Querido
policía, déjame felicitarte por lo de ayer. Te portaste como un hombre,
te ganaste a base de porrazos la paga extra que te habían quitado y
cumpliste a la perfección el encargo de apalear al pueblo.
Es
cierto que para otras cosas, la verdad, no vales, por ejemplo, eres
incapaz de distinguir un hueso de pollo de un hueso de niño, con lo cual
una simple investigación por asesinato acaba tra
nsformándose
en un circo mediático y un pobre paleto te chulea durante meses, pero
es que tú no estás para eso, querido policía, a ti no te pagan para
pensar ni para sumar dos y dos siquiera. Lo tuyo es intimidar, montar
follón, colarte dentro de una pacífica multitud y caldear los ánimos,
manejar la porra y pegar hostias. Y lo cierto es que para eso no tienes
precio, aunque el despliegue militar de ayer (con casi 1.500 efectivos,
carretadas de lecheras, helicópteros, caballos, vallas, pelotas de goma)
le haya salido por un pico al contribuyente. Con lo que te pagaron ayer
a ti y a tus colegas por acojonar y romper huesos, se podía haber
construido un colegio.

Instrucciones
a: Transcribe, por favor, tal cual las líneas de las entradas desde la que contiene "genus: Arenaria" hasta la que contiene "genus: Larus", ambas incluidas.
b: Prosigue el texto dirigido al policía a partir de su última frase.

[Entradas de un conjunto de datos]
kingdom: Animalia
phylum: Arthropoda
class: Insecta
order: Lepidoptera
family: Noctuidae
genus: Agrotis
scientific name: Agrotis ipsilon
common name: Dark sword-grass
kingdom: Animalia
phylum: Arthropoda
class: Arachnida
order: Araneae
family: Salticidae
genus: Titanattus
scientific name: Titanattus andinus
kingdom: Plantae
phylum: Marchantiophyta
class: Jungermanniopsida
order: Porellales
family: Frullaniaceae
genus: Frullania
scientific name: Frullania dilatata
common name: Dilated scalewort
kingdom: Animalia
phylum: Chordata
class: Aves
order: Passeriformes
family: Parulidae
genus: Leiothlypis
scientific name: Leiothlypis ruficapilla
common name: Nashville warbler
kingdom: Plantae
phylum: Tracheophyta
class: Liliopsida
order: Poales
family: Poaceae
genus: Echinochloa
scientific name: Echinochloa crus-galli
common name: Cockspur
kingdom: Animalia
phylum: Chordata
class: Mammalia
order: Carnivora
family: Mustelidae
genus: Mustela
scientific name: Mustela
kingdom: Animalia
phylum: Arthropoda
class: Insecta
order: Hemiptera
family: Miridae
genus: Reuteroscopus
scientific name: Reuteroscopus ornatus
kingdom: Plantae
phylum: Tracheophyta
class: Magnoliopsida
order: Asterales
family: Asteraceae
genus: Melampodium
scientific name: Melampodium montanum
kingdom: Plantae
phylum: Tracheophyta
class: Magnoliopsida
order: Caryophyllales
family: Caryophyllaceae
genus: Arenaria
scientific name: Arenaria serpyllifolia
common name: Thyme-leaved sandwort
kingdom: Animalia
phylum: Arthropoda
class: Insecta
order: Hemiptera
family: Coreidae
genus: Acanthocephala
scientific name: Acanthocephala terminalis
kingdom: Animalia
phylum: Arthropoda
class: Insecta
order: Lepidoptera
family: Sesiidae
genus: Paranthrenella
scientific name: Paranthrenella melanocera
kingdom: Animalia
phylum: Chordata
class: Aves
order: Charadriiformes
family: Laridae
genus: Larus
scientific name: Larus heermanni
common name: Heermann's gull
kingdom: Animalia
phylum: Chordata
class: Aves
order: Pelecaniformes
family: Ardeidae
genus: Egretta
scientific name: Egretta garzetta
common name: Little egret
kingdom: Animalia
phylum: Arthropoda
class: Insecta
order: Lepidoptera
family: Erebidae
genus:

Respuestas
a:
genus: Arenaria
scientific name: Arenaria serpyllifolia
common name: Thyme-leaved sandwort
kingdom: Animalia
phylum: Arthropoda
class: Insecta
order: Hemiptera
family: Coreidae
genus: Acanthocephala
scientific name: Acanthocephala terminalis
kingdom: Animalia
phylum: Arthropoda
class: Insecta
order: Lepidoptera
family: Sesiidae
genus: Paranthrenella
scientific name: Paranthrenella melanocera
kingdom: Animalia
phylum: Chordata
class: Aves
order: Charadriiformes
family: Laridae
genus: Larus

b:
Da la casualidad de que ayer pasé frente
al Congreso, no por Neptuno, sino por la Carrera de San Jerónimo, y vi
la tremenda multitud a la que tenías que hacer frente: muchos jubilados,
algunos con bastón, una señora armada de un silbato, otra con una
camiseta contra los recortes, un montón de jóvenes de ambos sexos, unos
cuantos fotógrafos, e incluso una pareja de ciegos que paseaba de arriba
abajo tentando el aire. Aunque para ciego tú, querido policía, ciego y
sordo, blindado de arriba abajo, envuelto en tu escudo y tu casco
pretoriano para demostrar una vez más que no estás ahí para defender al
pueblo sino para todo lo contrario. Al verte, tan chulo, tan orgulloso
de tu fuerza, recordé a aquel anti-disturbios que me tropecé ventitantos
años atrás, en una manifestación universitaria, un tipo grande como una
montaña al que oí gruñir mientras acariciaba la porra: “Qué ganas tengo
de repartir hostias”.
Querido policía, sigues siendo la misma
bestia sin ojos y sin alma de toda la vida, la misma máquina de golpear
de hace veinte años y de hace cincuenta años. Te conocemos ya porque te
hemos visto antes, te hemos visto muchas veces, vestido con ese o con
otro uniforme, el perro de presa del dinero, el esbirro imprescindible
de todo poder y toda época: el mismo cosaco a caballo que golpeó al
pueblo hambriento hasta la muerte en la Plaza Roja, el policía gordo que
apaleaba negros en Mississipi, el tanquista ruso que entró a sangre y
fuego en las calles de Praga.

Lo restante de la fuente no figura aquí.